BEGIN Passage for review

# Angel of Death Statue



## Lord Soth (Oct 31, 2009)

Basic Frame with wire attached to one wing


----------



## Lord Soth (Oct 31, 2009)

This is the skull I am using with hair which will be hooded and all will be coated with MM to look carved from stone.


----------



## Lord Soth (Oct 31, 2009)

Very rough form of the statue's hands, before shaping the individual bones.


----------



## Calloween (Mar 8, 2009)

Its lookin good cant wait to see it finished.


----------



## Terra (Sep 23, 2007)

So far looking very cool. The skull mask looks great for the angel statue... creepy.


----------



## DannyK (Sep 21, 2008)

subscribing to this thread...i like where this is going and want to see more!


----------



## StylishTekniqueCC (Sep 7, 2010)

cant wait to see how the wings come out.

END Passage for review
BEGIN Data extract

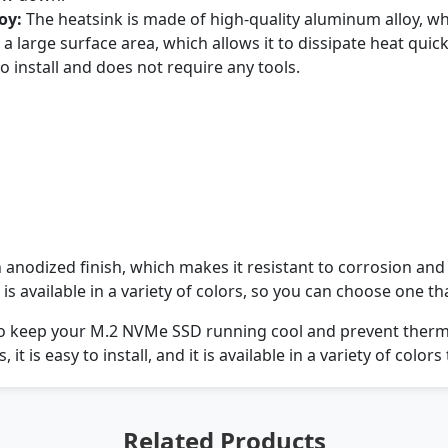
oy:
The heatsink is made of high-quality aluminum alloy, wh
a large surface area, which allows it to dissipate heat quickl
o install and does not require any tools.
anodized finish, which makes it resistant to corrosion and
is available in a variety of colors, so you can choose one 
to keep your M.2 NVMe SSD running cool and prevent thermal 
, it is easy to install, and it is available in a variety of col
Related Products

END Data extract

Exercises —
A) Write out the records about the aluminum heatsink for M.2 NVMe SSDs line for line, leaving out the pictures.
B) Carry on the forum thread about building the Angel of Death statue from its last post.

Expected outputs —
A)
oy:
The heatsink is made of high-quality aluminum alloy, wh
a large surface area, which allows it to dissipate heat quickl
o install and does not require any tools.
anodized finish, which makes it resistant to corrosion and
is available in a variety of colors, so you can choose one 
to keep your M.2 NVMe SSD running cool and prevent thermal 
, it is easy to install, and it is available in a variety of col
Related Products

B)
----------



## Lord Soth (Oct 31, 2009)

Thanks for the compliments, guys! I am kicking the statue into overdrive now that I have finally finished the Crypt. Will post pics of wings soon as possible.


----------



## Lord Soth (Oct 31, 2009)

Update: Statue may not make this Halloween. Cold front moved in while I was at work and the strong north winds brought the frame down (yes, it was outside cause it was too tall for my garage. Should've had it in the barn). Mostly destroyed, so I may put off rebuild/completion until after Halloween.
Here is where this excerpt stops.